Два месяца партия работала без выходных, зато к концу мая скопилось восемь свободных дней, и все разъехались по домам, в основном, в Цимлянск, к родным.
А мы решили ехать к морю.
Экспедиционный «козлик» довез нас до Элисты, оттуда на попутном грузовике мы поехали в Ставрополь. Дороги – вдрызг разбитые, пыль висит, не оседая. Машины со щебенкой, с урановой рудой едут, опасно кренясь то вправо, то влево. На обочинах плакаты с тревожной надписью: «КАРАНТИН! ЯЩУР!»
На полпути грузовик наш увяз в солончаке, пытаясь объехать особенно раздолбанный участок дороги. Пока его выволакивал тросом проезжавший трактор, нас подхватил другой попутный грузовик - походная дезинфекционная камера. И мы поехали дальше, в кузове, придерживая наползающие на нас дребезжащие ящики с пробирками.
Это было настоящее свадебное путешествие!
Лысины солончаков перемежаются с цветущим татарником, с серебрящимися ковылями. Кое-где еще не отцвели маленькие, очень яркие красные и желтые степные тюльпаны. Большая овечья отара кажется крохотной на беспредельном массиве.
Стада сайгаков пасутся рядом с буровыми вышками, мирно пощипывая колючки. При звуке машины, они пускаются наутек. Бегут, вытянувшись в линеечку, взмывают в легких длинных прыжках, стройные, горбоносые, тонконогие, стелятся по земле в стремительном беге.

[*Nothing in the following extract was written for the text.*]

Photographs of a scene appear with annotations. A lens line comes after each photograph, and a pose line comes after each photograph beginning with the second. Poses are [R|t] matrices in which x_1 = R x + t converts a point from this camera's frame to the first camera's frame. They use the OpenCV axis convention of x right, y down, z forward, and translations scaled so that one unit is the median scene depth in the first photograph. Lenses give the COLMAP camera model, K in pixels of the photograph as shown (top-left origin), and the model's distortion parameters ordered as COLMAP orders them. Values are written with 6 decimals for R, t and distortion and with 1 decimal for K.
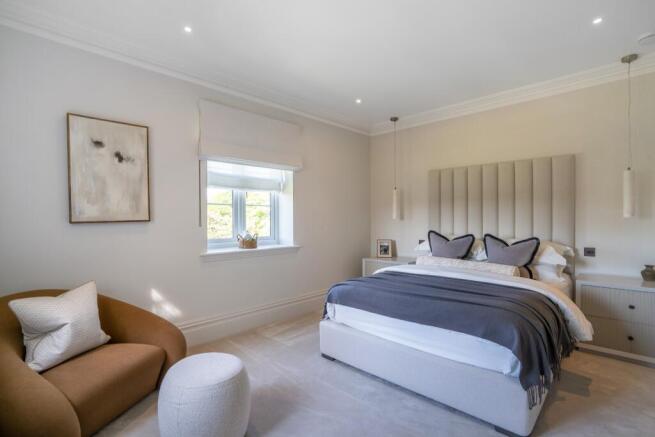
lens RADIAL K [[320.7, 0, 327.5], [0, 320.7, 218.5], [0, 0, 1]] dist [0.001510, 0.000273]
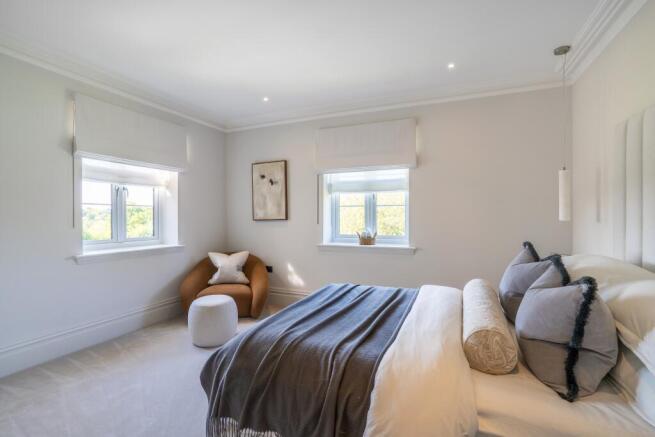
lens RADIAL K [[309.2, 0, 327.5], [0, 309.2, 218.5], [0, 0, 1]] dist [-0.001103, -0.000170]
pose [[0.369528, -0.010161, -0.929164, 0.950456], [-0.004470, 0.999909, -0.012713, 0.021237], [0.929209, 0.008851, 0.369449, 0.640239]]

Подскакивая на ухабах и глотая пыль, я думала, что эта дорога, даже такая, а, пожалуй, именно такая, куда интереснее, чем ровное асфальтовое шоссе, по которому я могла бы сейчас ехать в какой-нибудь скучный писательский дом творчества. И что судьба в образе этого дребезжащего грузовика с пробирками везет меня в верном направлении.
Мы тормозили возле бьющих из земли артезианских фонтанов с холодной пресной, а чаще горячей горько соленой водой, становились под сильно бьющие освежающие струи, заезжали в села, где в столовках-самообслужках брали баранье рагу и пили солоноватый калмыцкий чай.

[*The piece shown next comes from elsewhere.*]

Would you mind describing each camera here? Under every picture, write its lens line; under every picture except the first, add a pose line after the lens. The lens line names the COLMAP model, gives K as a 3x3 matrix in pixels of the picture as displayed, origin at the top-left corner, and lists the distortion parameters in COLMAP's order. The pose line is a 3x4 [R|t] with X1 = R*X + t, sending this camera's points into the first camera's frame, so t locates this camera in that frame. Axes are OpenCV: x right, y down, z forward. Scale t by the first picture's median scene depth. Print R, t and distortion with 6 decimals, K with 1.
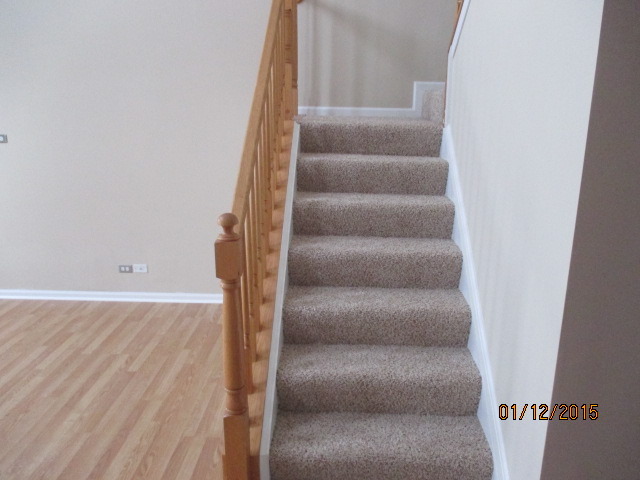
lens RADIAL K [[532.7, 0, 323.1], [0, 532.7, 239.5], [0, 0, 1]] dist [-0.026303, 0.002597]
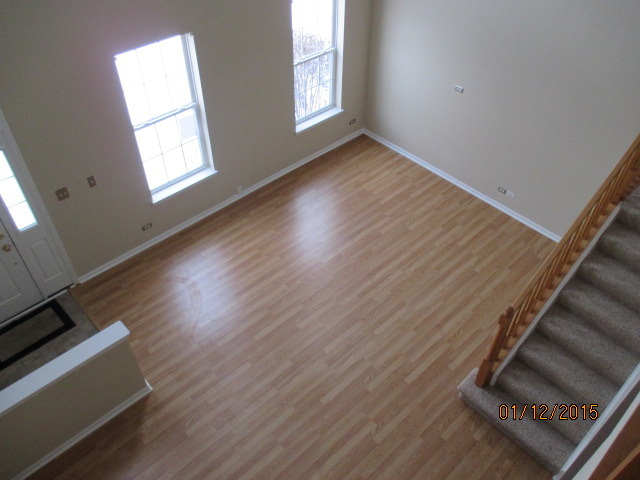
lens RADIAL K [[532.7, 0, 323.1], [0, 532.7, 239.5], [0, 0, 1]] dist [-0.026303, 0.002597]
pose [[0.709890, 0.489763, -0.506150, 0.162035], [-0.182464, 0.821996, 0.539472, -0.806609], [0.680267, -0.290612, 0.672891, -0.635478]]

В гостиницах отдельного номера нам не давали, потому что у нас не было штампа о браке, но у гостиничных администраторш находились знакомые, которые охотно сдавали нам комнату на ночь.

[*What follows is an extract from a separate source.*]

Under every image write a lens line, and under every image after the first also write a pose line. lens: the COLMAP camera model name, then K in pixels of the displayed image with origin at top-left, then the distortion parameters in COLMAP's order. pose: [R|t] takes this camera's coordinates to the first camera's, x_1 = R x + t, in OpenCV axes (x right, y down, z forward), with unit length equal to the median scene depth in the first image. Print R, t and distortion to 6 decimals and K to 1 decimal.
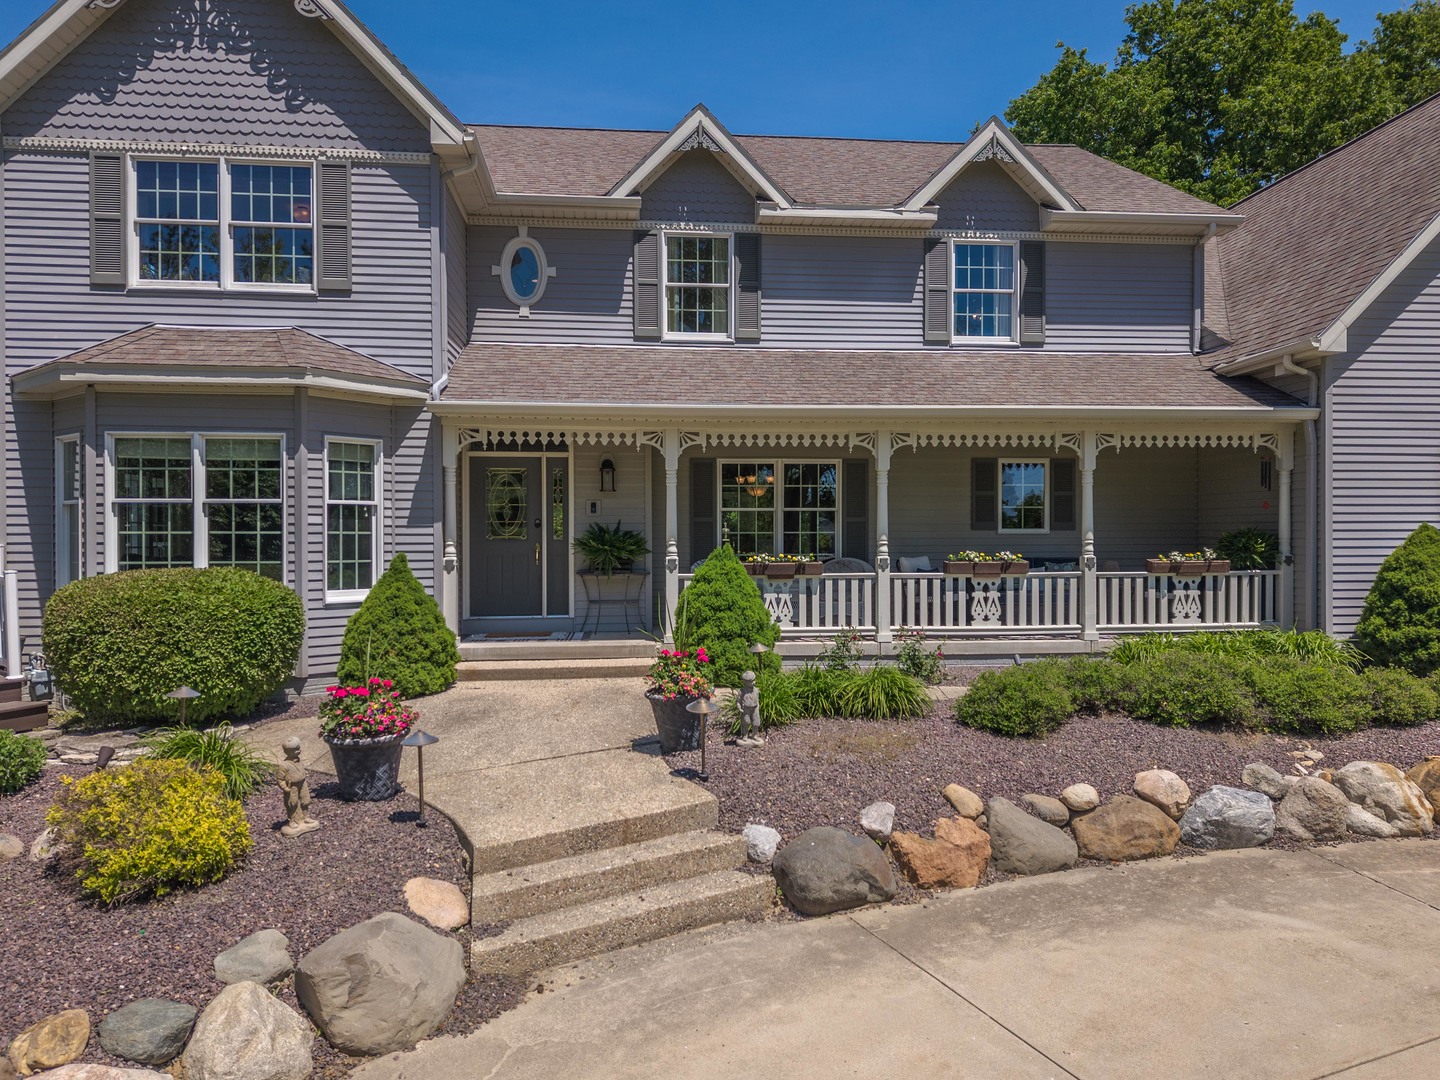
lens RADIAL K [[976.2, 0, 720.0], [0, 976.2, 540.0], [0, 0, 1]] dist [0.012723, -0.007228]
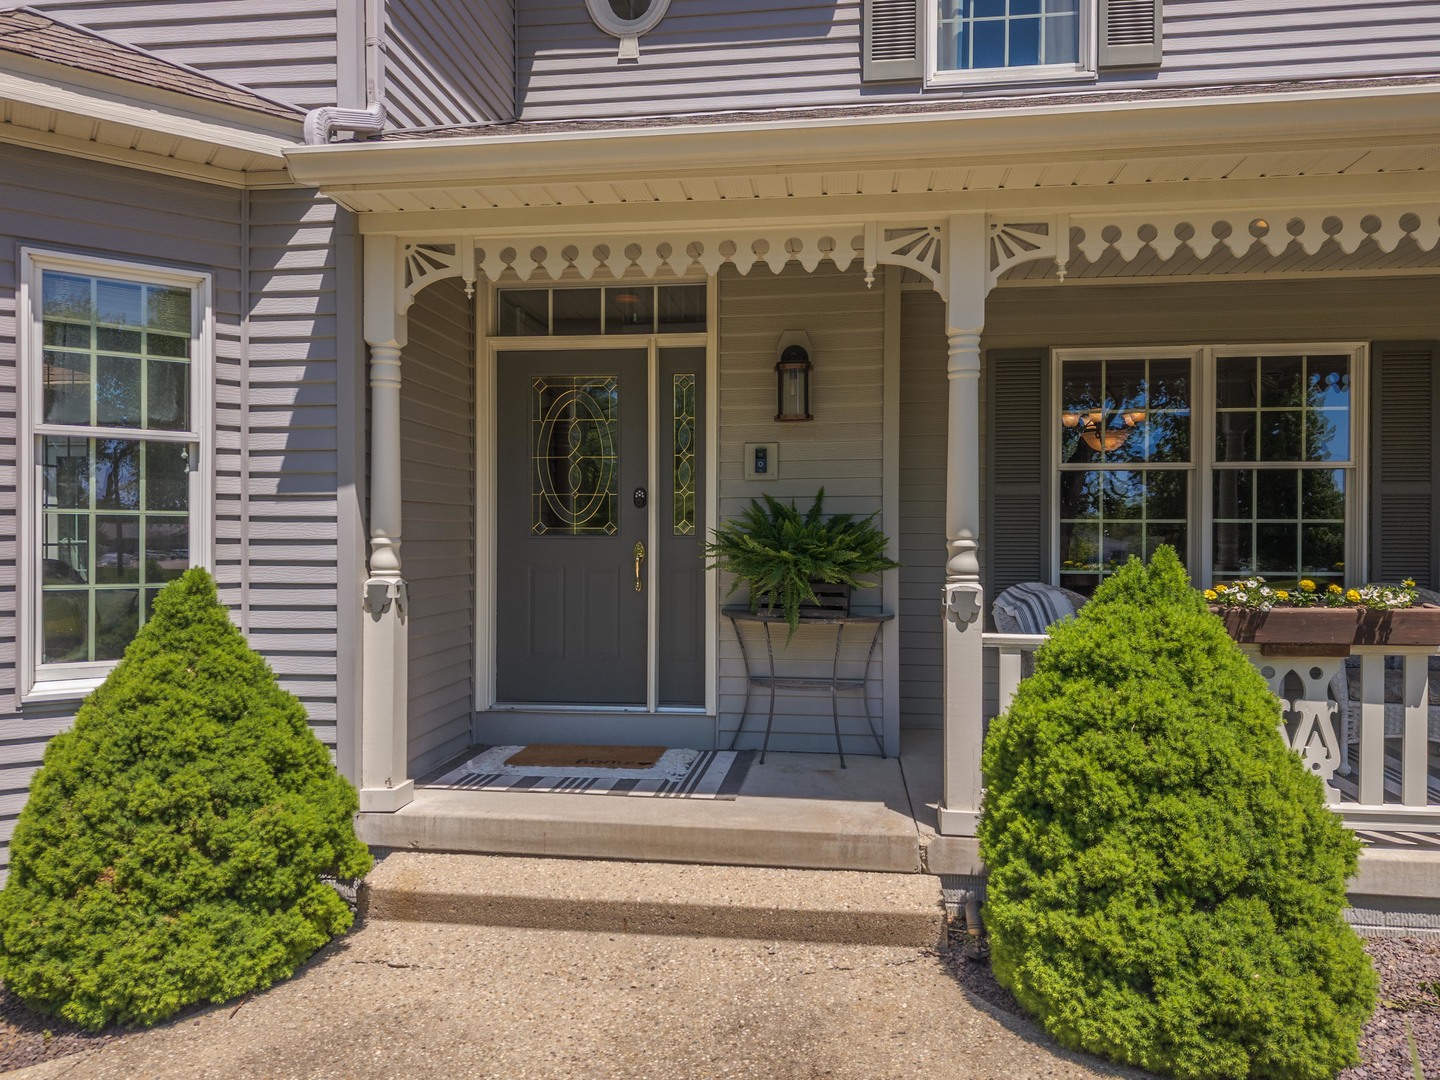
lens RADIAL K [[980.3, 0, 720.0], [0, 980.3, 540.0], [0, 0, 1]] dist [0.072096, -0.059337]
pose [[0.974378, 0.007739, -0.224785, -0.056559], [-0.006982, 0.999967, 0.004161, 0.000264], [0.224810, -0.002485, 0.974399, 0.648540]]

Почему-то, все каким-то непостижимым образом догадывались, что мы геологи. Когда мы шли по улице, за спиной раздавалось:
- Геологи, наверно…
И непременно кто-нибудь затягивал:
«Ты уехала в знойные степи,
Я ушел на разведку в тайгу…»
В ресторанах оркестранты, глядя на нас и улыбаясь, тут же начинали исполнять мелодию этой недавно появившейся и сразу ставшей популярной песни.
Мы заказывали цыпленка-табака в ткемалевом соусе, обильно посыпанного зеленью и пили холодное, в запотевших бутылках, пиво. Это было чертовски вкусно, а мы были чертовски голодны.
Из Ставрополя - в Пятигорск, оттуда на самолете ИЛ-18 – до Адлера, оттуда на такси – до Сочи. В такси попутчица – интеллигентная дама из Ленинграда, поинтересовалась:
- Вы, наверно, геологи?
- Да, а как вы догадались? – спросила я.
Дама принялась объяснять, что геолога сразу можно отличить от человека обыденной профессии. В геологе, - говорила она, - физическая привлекательность сочетаются с интеллигентностью, благородством, надежностью, и все это вместе создает чрезвычайно гармоничный симбиоз.
Меня распирало от гордости. Вот, значит, мы какие! Мой спутник иронически усмехался.
В Сочи мы сели на электричку и доехали до Лазаревской, дивного поселка на берегу моря..
Администраторша Лазаревской гостиницы спросила:
- Вам семейный?
- Видите ли, - начал мой спутник. – Мы муж и жена, но мы работаем в таких местах, где…
- Геологи? - догадалась дежурная. – Ну, так и быть, живите!
И, мурлыча себе под нос: «Ты уехала в знойные степи…» - вручила нам ключ от номера-люкс.
Эти три дня и три ночи в Лазаревской слились в моей памяти в один бесконечный миг счастливого любовного обалдения.